02

One :
We Only See Each Other at Weddings and Funerals

A pit.

A deep stinkin' pit.

Addison constantly felt as though a pit plagued her heart and soul, yearning to be filled.

Waiting for someone to come back and put an end to the ceaseless weeping it did.

Even her love of creating firearms and instructing at a not-so-local shooting club she had pursued many years ago helped, fix that emotional pain she felt.

Sixteen years, four months, and fourteen days.

That's how long she's felt that cavity for, ever since the day Five vanished from her sight. Ever since he's gone poof, into thin air.

Oh, how Addison wishes that she had acted on the instincts that had shouted, no, wailed at her; that she grasped the brunet that she dearly loved and prevented him from running off.

It almost felt like it had occurred yesterday.

The old scratchy record of Herr Carlson drilling into her mind.

The silver steak knife suddenly digging into the thick oblong table.

Five arguing with father.

The large mahogany front door slamming as he ran out.

The silence afterwards strangling the girl like a thick rope as the seconds soon turned into minutes, eventually becoming too much.

She didn't even wait to be dismissed by her unfazed father, Addison just ran and locked herself within her white-scale room.

A heart-wrenching scream had ripped from her throat, the platinum blond cradled herself within the unoccupied corner.

She had grasped onto her peach coloured deco pillow as tears fell and stained the linen pillowcase, eyes glistening and red as the droplets of liquid sunk through to the soft feathers.

Addison swears that it's still salty to this very day.

Three years later, the day she and her adoptive family all turned eighteen; she left, like most of her remaining siblings planned to do.

And vowed to never set so much as a hair into the horrid academy again.

There were just too many things that happened during her time there, the place practically reeked of unpleasant memories that constantly threatened to force her into another terrifying round of nightmares.

The poor girl nearly shot herself in the temple one fairly chilly August morning when she had heard the news that had been broadcasted to every news show, newspaper and radio station it could reach out to.
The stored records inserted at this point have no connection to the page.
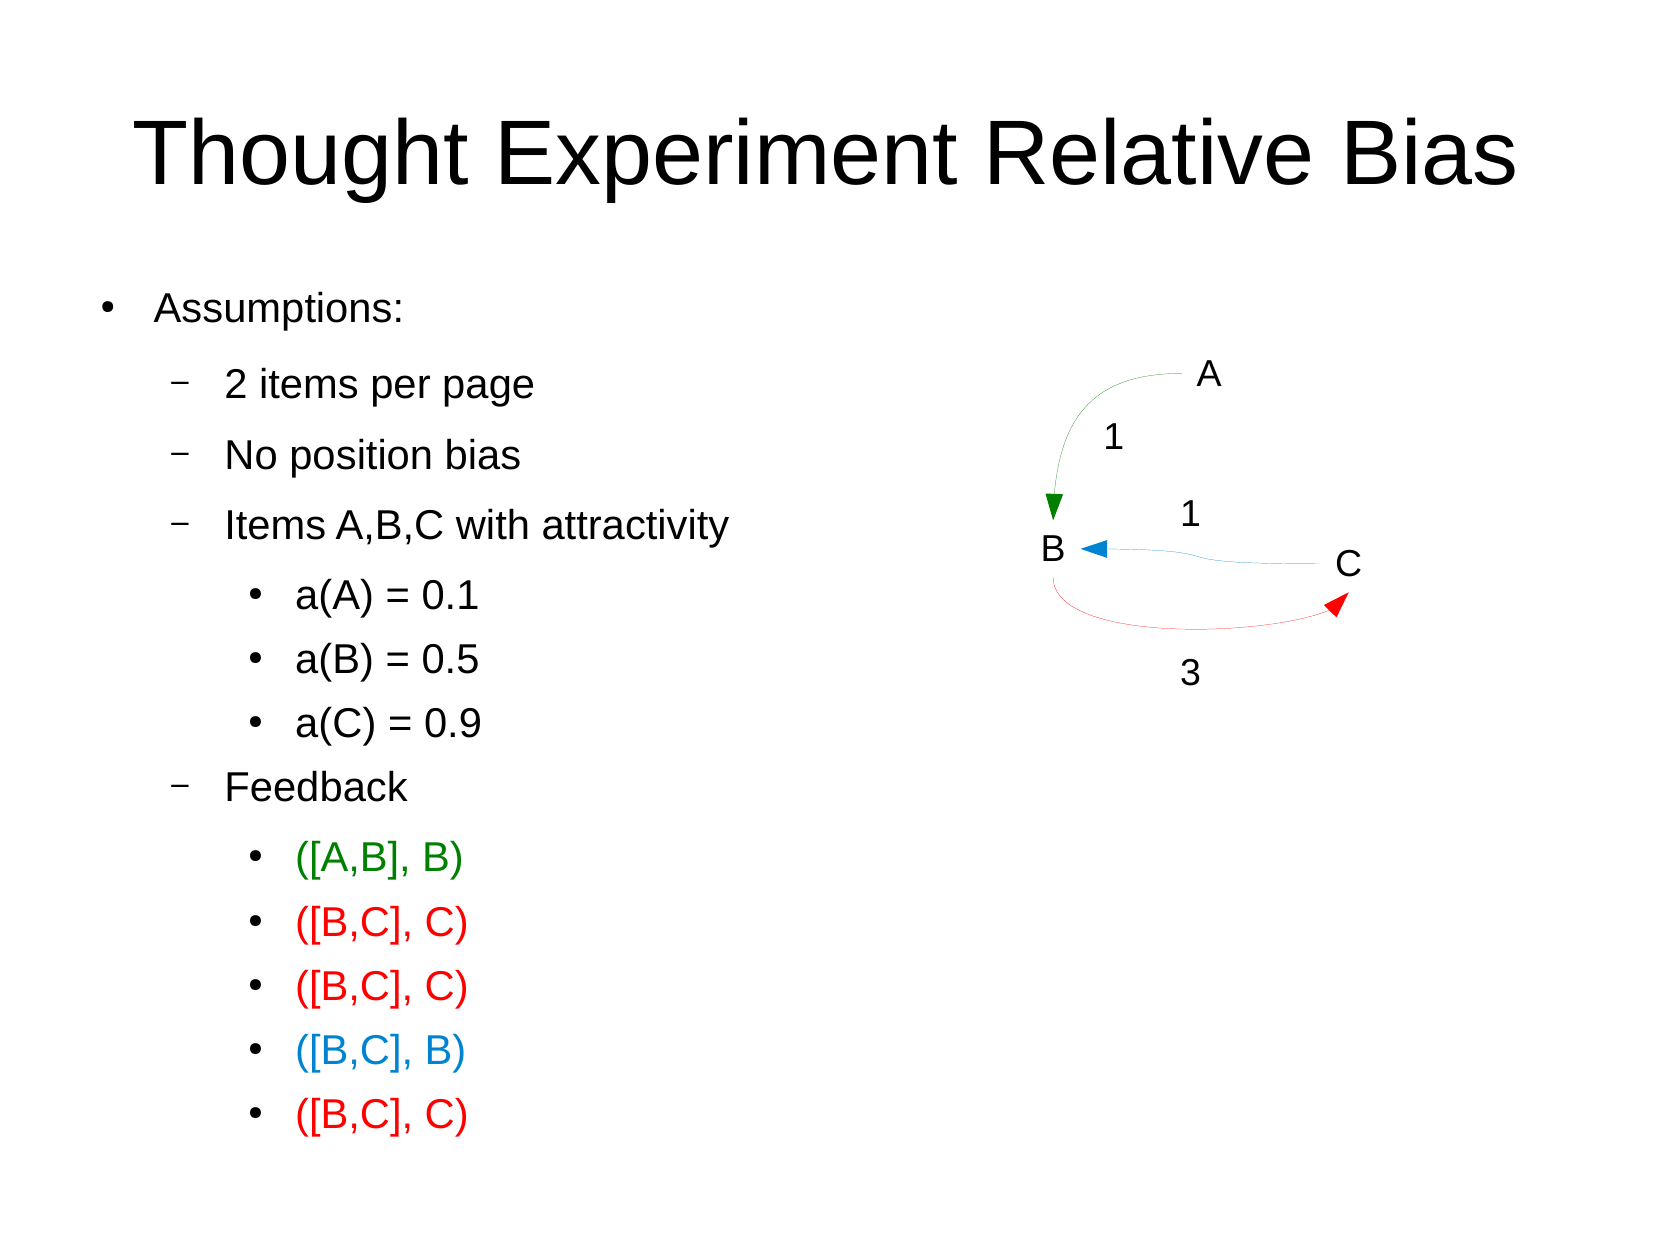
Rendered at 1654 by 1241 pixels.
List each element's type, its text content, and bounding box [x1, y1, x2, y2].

text_box B [1025, 520, 1081, 578]
title Thought Experiment Relative Bias [82, 49, 1571, 257]
text_box A [1181, 345, 1237, 402]
text_box 3 [1165, 644, 1216, 702]
text_box C [1320, 535, 1378, 593]
text_box 1 [1088, 408, 1139, 466]
text_box 1 [1165, 484, 1216, 542]
list Assumptions: 2 items per page No position bias Items A,B,C with attractivity a(A) = 0.1 a(B) = 0.5 a(C) = 0.9 Feedback ([A,B], B) ([B,C], C) ([B,C], C) ([B,C], B) ([B,C], C) [82, 285, 880, 1202]
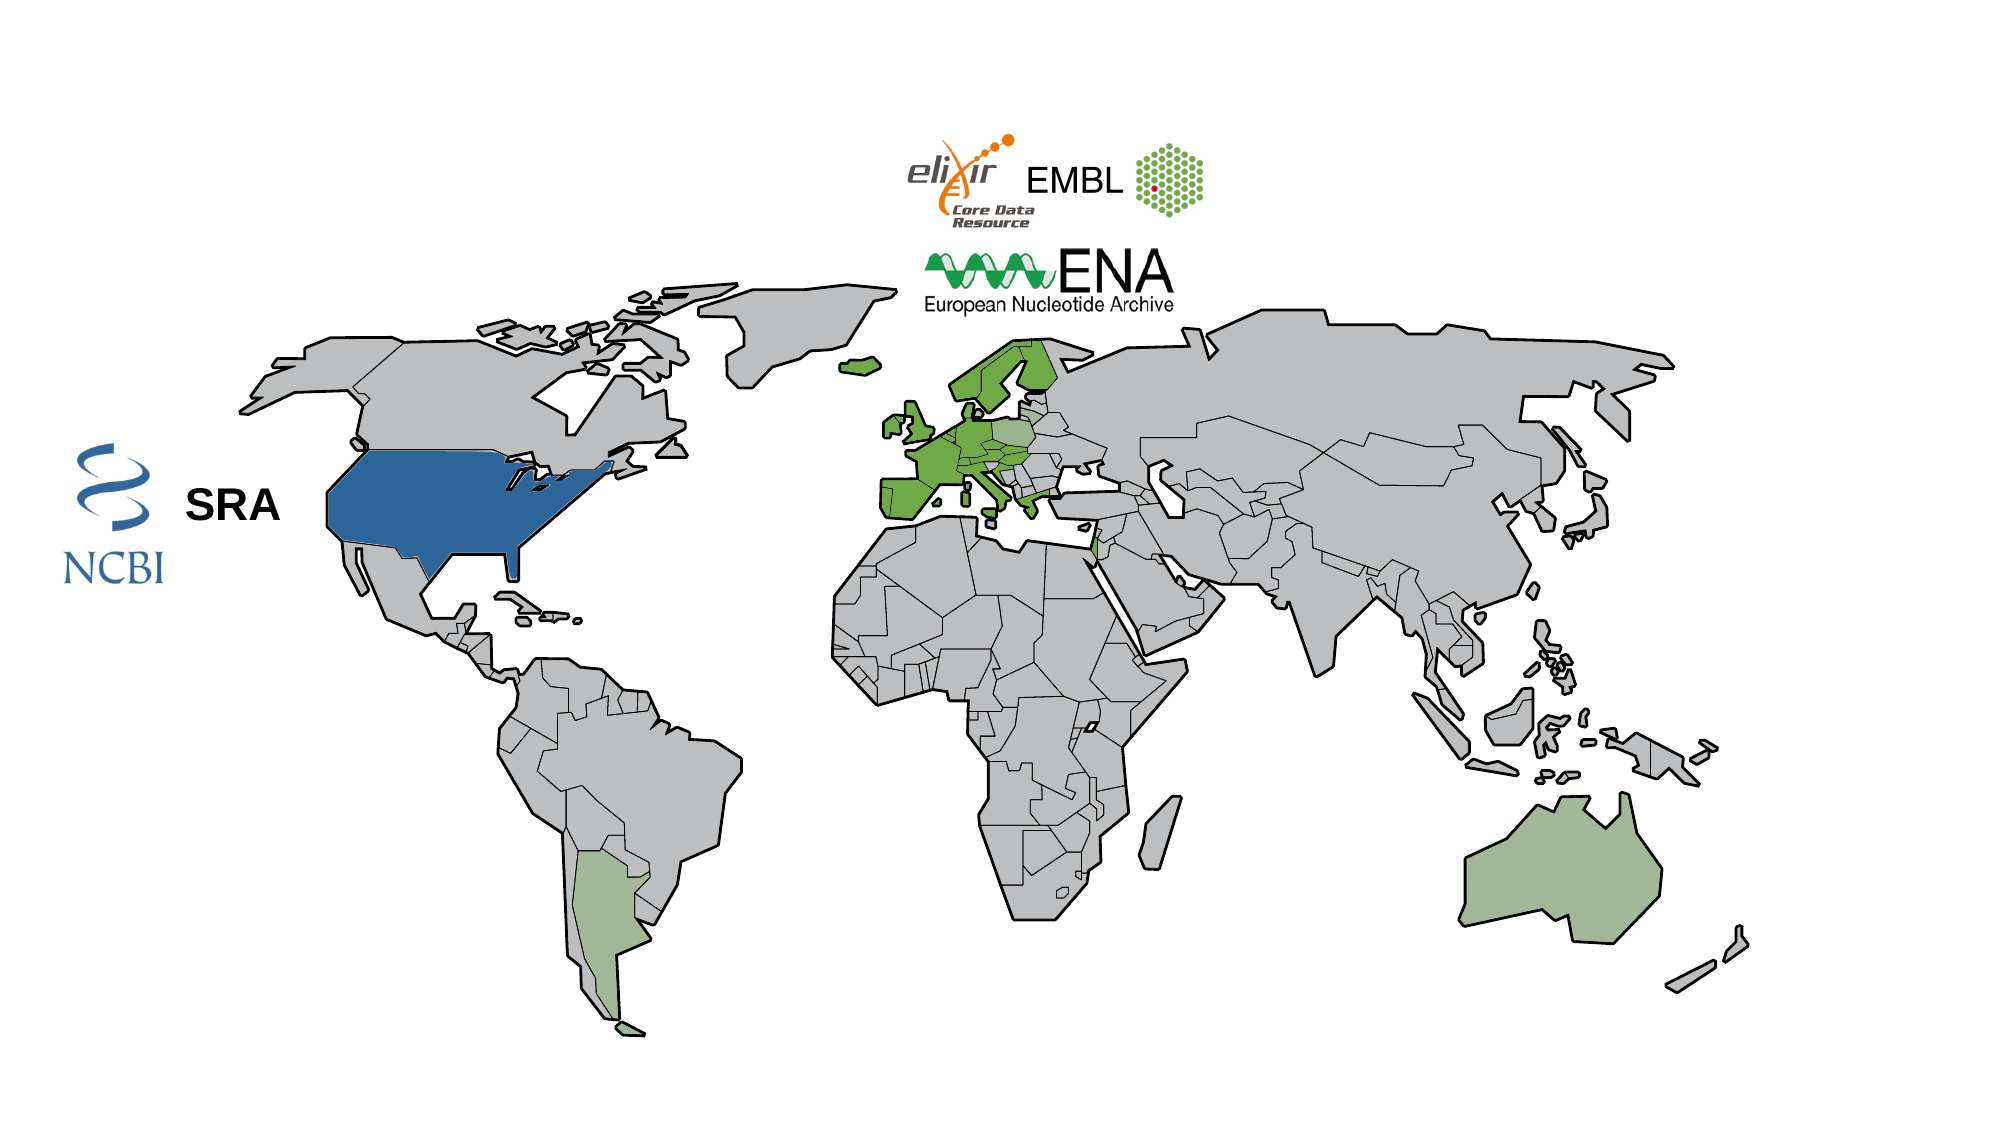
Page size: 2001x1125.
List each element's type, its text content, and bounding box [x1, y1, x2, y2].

picture [47, 436, 179, 589]
picture [182, 243, 1772, 1100]
text_box SRA [170, 471, 297, 538]
picture [902, 129, 1205, 231]
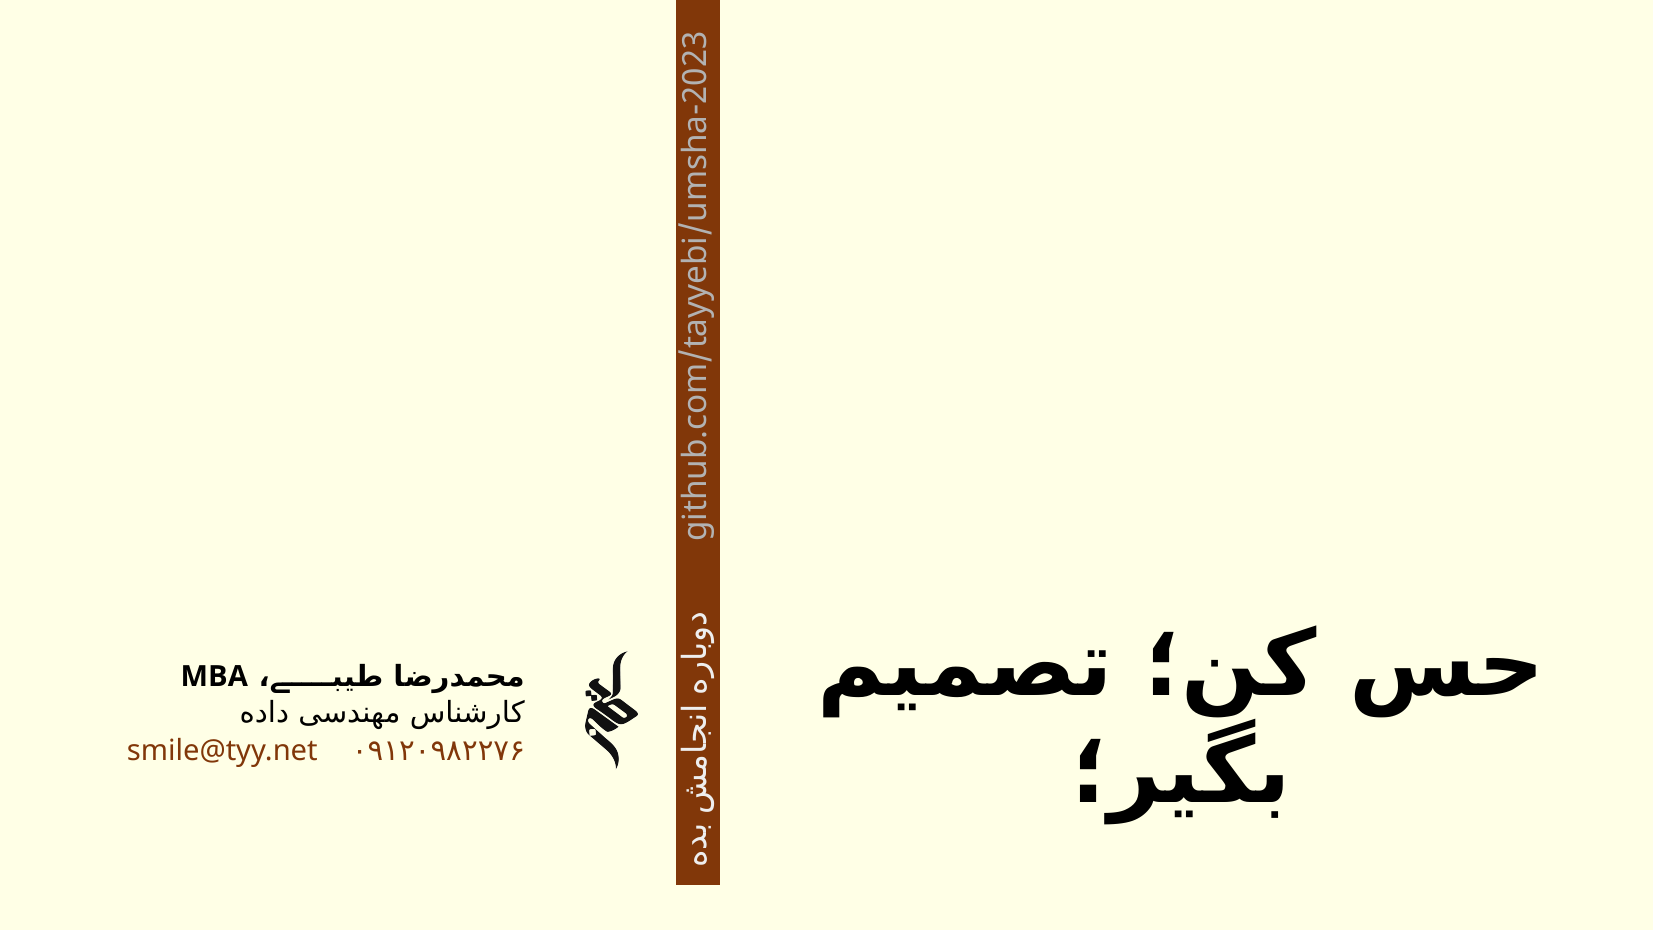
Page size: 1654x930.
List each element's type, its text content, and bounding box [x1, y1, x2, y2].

picture [585, 651, 638, 770]
text_box github.com/tayyebi/umsha-2023 دوباره انجامش بده [669, 0, 742, 901]
title حس کن؛ تصمیم بگیر؛ [750, 630, 1613, 804]
subtitle محمدرضا طیبـــــے، MBA کارشناس مهندسی داده smile@tyy.net ۰۹۱۲۰۹۸۲۲۷۶ [82, 636, 526, 789]
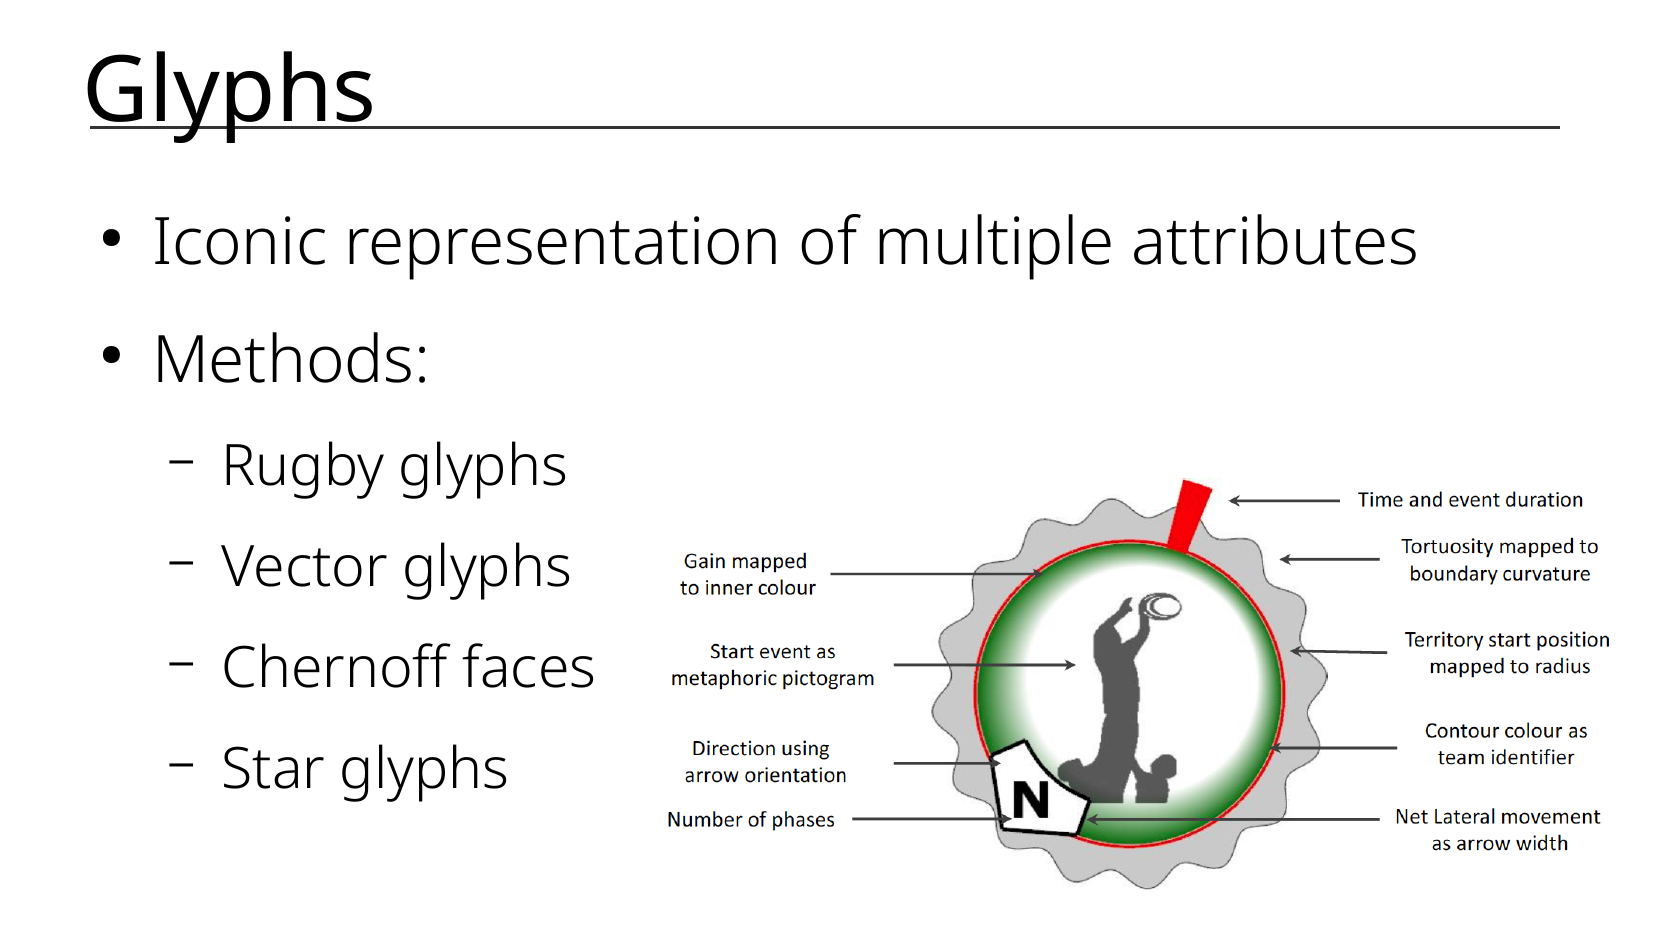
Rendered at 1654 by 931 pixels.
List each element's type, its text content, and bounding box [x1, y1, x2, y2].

The shooting club she worked at was a short ten-minute walk from Addison's cozy little apartment, opening at nine in the morning; and closing at eight in the afternoon.

She had to pass a particularly run-down news agency to get to her destination, an equally old TV that had two crooked antennas (greatly reminding Addison of a large cockroach) sitting proudly just behind the wide grimy window, gathering great mounds of dust that only continued to grow over the years.

The news would have inevitably reached her, even if she hadn't listened to the news reporter speaking rapidly, Addison always bought the cheap flimsy newspapers for one of her friends; who regularly went hunting with her on weekends like this.

Today's headline: Eccentric and reclusive billionaire, Sir Reginald Hargreeves - dead.

Addison wasn't at all stunned by the fact that her adoptive father had kicked the bucket, not even the slightest; she was strangely numb to the revelation.

It was the fact that there was bound to be a funeral for the old man, and the chances of it not being held at the academy was as likely as Klaus being straight.

Addison could already hear the nightmarish shrieks and howls ringing through her mind.


Thank you for checking out this book! Just a little reminder, Five has been aged up; so he's fifteen.